Exercise requirements. Pull every line of the listing below into your answer unchanged, but leave out the pictures.

(Collected data entries)
+++++

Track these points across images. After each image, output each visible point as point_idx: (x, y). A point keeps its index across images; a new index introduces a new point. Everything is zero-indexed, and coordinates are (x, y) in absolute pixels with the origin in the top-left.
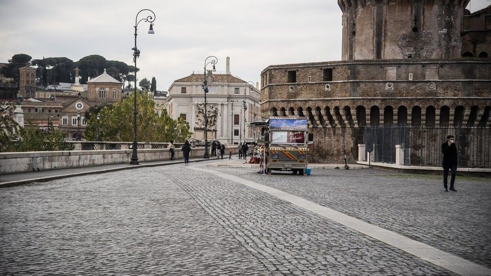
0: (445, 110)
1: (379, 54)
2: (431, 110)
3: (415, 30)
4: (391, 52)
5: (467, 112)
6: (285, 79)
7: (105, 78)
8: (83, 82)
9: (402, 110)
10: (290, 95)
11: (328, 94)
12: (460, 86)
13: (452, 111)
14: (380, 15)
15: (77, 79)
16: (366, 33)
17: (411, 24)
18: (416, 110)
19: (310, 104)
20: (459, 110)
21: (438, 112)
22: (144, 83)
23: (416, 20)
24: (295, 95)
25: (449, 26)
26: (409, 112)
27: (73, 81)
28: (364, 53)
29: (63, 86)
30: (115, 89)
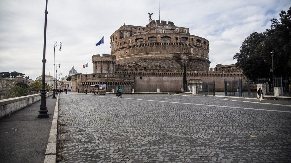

+++++

Written response.
Track these points across images. After each image, output each visible point as point_idx: (x, y). A point keeps its index across images; a new index introduces a new point. Everything is zero-indexed, and coordinates are (x, y) in absolute pixels with the origin in the top-left.
0: (445, 110)
1: (379, 54)
2: (431, 110)
3: (415, 30)
4: (391, 52)
5: (467, 112)
6: (285, 79)
7: (105, 78)
8: (83, 82)
9: (402, 110)
10: (290, 95)
11: (328, 94)
12: (460, 86)
13: (452, 111)
14: (380, 15)
15: (77, 79)
16: (366, 33)
17: (411, 24)
18: (416, 110)
19: (310, 104)
20: (459, 110)
21: (438, 112)
22: (144, 83)
23: (416, 20)
24: (295, 95)
25: (449, 26)
26: (409, 112)
27: (73, 81)
28: (364, 53)
29: (63, 86)
30: (115, 89)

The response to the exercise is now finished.